The other day I was having the regular meeting with my advisors to discuss a paper, and there were two theorems involving the tail bound that I found very intriguing. What’s interesting about them is that it’s likely that one would derive a similar but fallacious conclusions, which I name ‘false friend’ (amigo falso, a Spanish word), if the subtle difference is not understood. The context is a bit complicated so I will simplify the notations and just focus on the logics.

🔖 Case 1

Let \(X\) be a random variable and \(\theta\) is a parameter in the parameter space \(\Theta\). \(f(X,\theta)\) is a function of \(X\) and \(\theta\), and \(\epsilon\) is a value greater than \(0\).

The question is that if we want to prove \(P(|f(X,\theta)|\geq \epsilon)\rightarrow 0\) for any \(\theta\in\Theta\), which one of the sufficient conditions below should be established?

1. \( P(\underset{\theta}{\max}|f(X,\theta)|\geq \epsilon)\rightarrow 0\)
2. \(P(|f(X,\theta)|\geq \epsilon)\rightarrow 0\)

The answer is the first one. The second condition looks reasonable at first glance, however, the notation \(\theta\) is misleading. If we change it to \(\theta_1\), one may notice what the issue is.

Recall that the objective is to prove \(P(|f(X,\theta)|\geq \epsilon)\rightarrow 0\) for any \(\theta\in\Theta\). \(P(|f(X,\theta_1)|\geq \epsilon)\rightarrow 0\) does NOT imply \(P(|f(X,\theta_2)|\geq \epsilon)\rightarrow 0\), therefore the second condition cannot deduce the conclusion of interest.

🔖 Case 2

Let \(X_{ij}\) be independent random variables with mean \(\mu_{ij}=0\). Given the condition that \(P(|X_{ij}|\geq\epsilon)\rightarrow 0\), which one of the following conclusions is correct?

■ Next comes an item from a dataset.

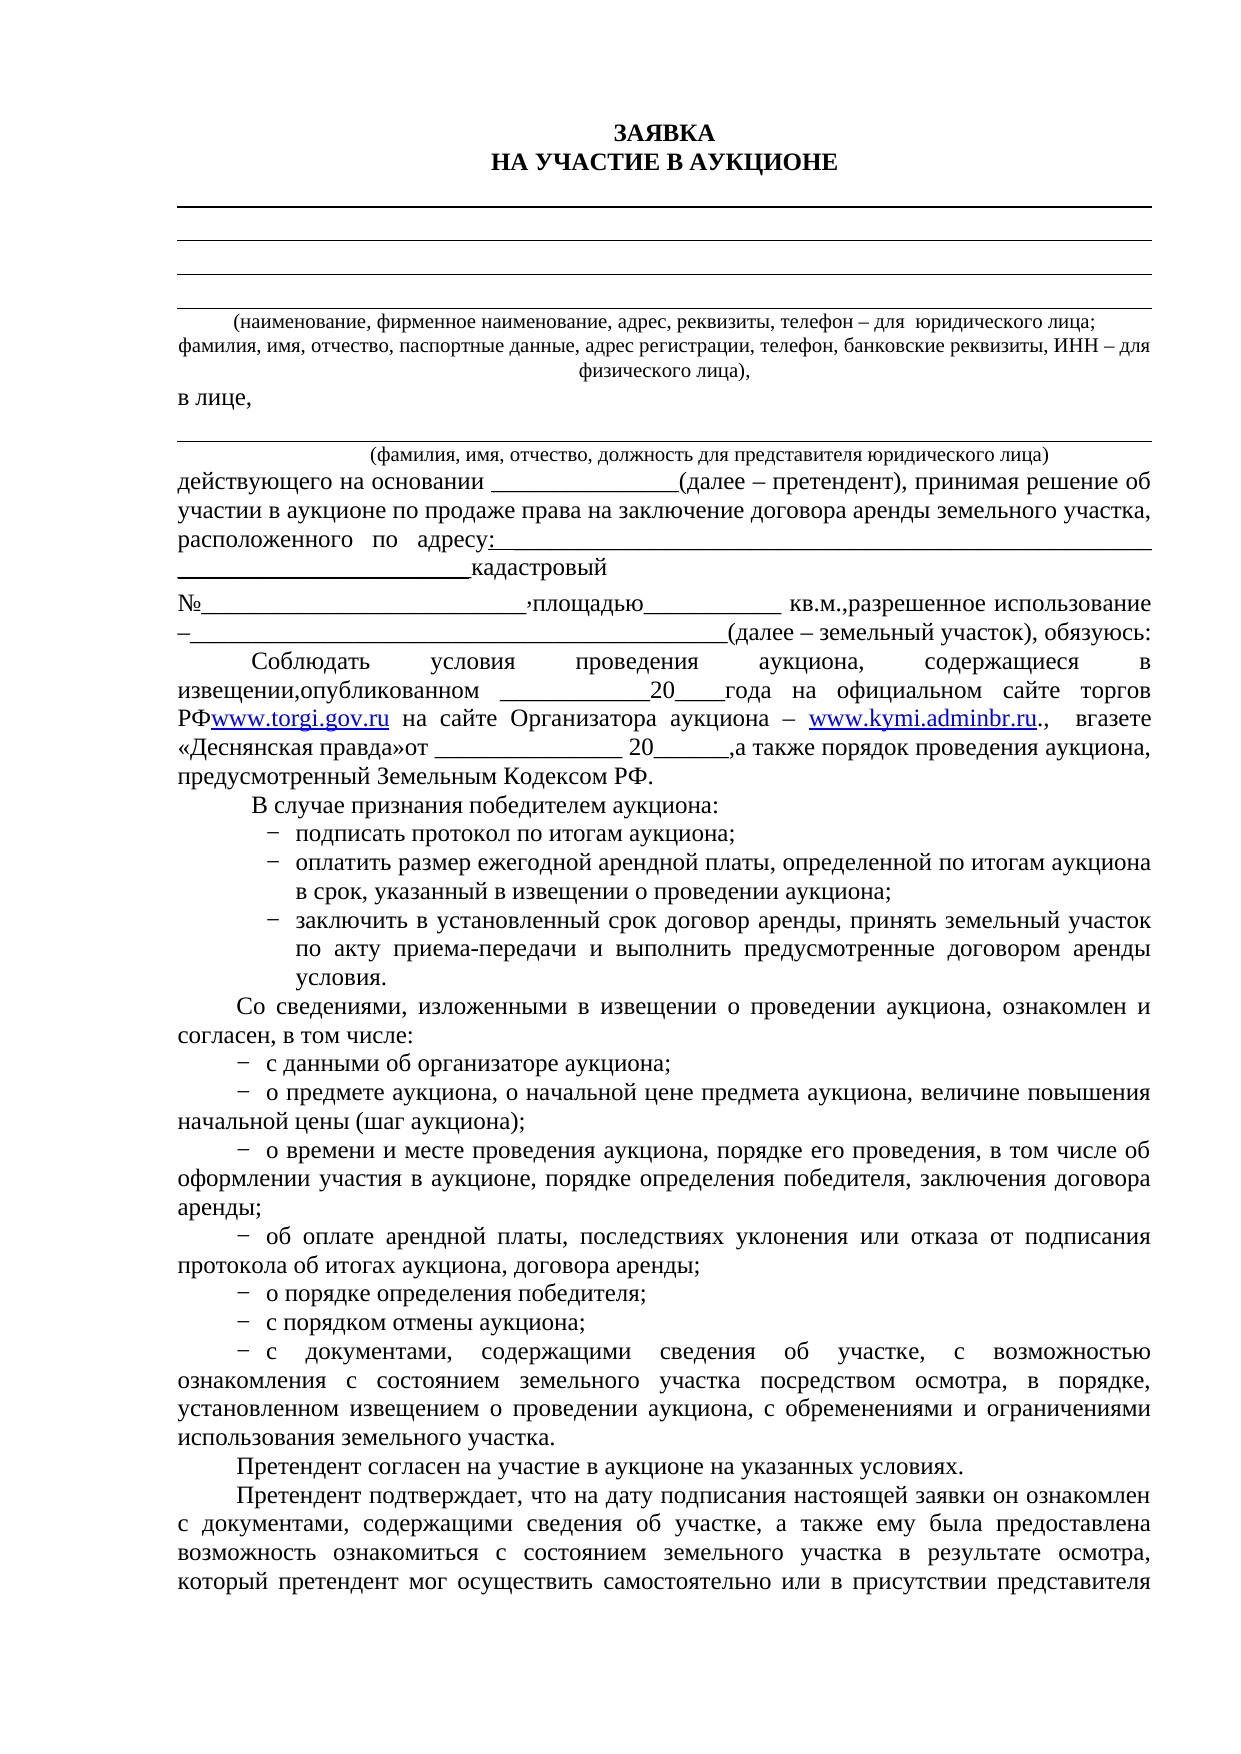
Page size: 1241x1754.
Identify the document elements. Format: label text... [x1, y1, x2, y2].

1. \(P(\underset{0\leq u_{i}, v_{j} \leq 1}{\max}|\sum_{i=1}^m\sum_{j=1}^nX_{ij}u_iv_j|\geq\epsilon)\rightarrow 0\)
2. \(P(\underset{0\leq t_{ij} \leq 1}{\max}|\sum_{i=1}^m\sum_{j=1}^nX_{ij}t_{ij}|\geq\epsilon)\rightarrow 0\)

The answer is the first one.

Let’s first demonstrate the incorrectness of the second conclusion using a counterexample. Assign \(t_{ij}=1\) if \(X_{ij}>0\) and \(t_{ij}=0\) otherwise, then \(|\sum_{i=1}^m\sum_{j=1}^nX_{ij}t_{ij}|\) is always greater than \(0\), therefore the second conclusion does not hold.

Naturally one may ask that does the first conclusion still hold if we employ the same argument above? The answer is yes, but how come? Well, the key point resides in a concept similar to the ‘degree of freedom’.

In the second statement, the number of \(t_{ij}\) matches the number of \(X_{ij}\), which is \(mn\). Hence each \(X_{ij}\) is controlled by a \(t_{ij}\) and we can take the positive \(X_{ij}\) into the summation while ignoring the the negative \(X_{ij}\), which makes the summation always greater than \(0\).

However, in the first statement, the \(u_i\) and \(v_j\) can only control \(m+n\) of \(X_{ij}\), and their summation value will be offset by the summation of the rest \(mn-m-n\) of \(X_{ij}\), therefore \(|\sum_{i=1}^m\sum_{j=1}^nX_{ij}u_iv_j|\) will go to zero as \(m,n\) go to infinity, the first conclusion holds.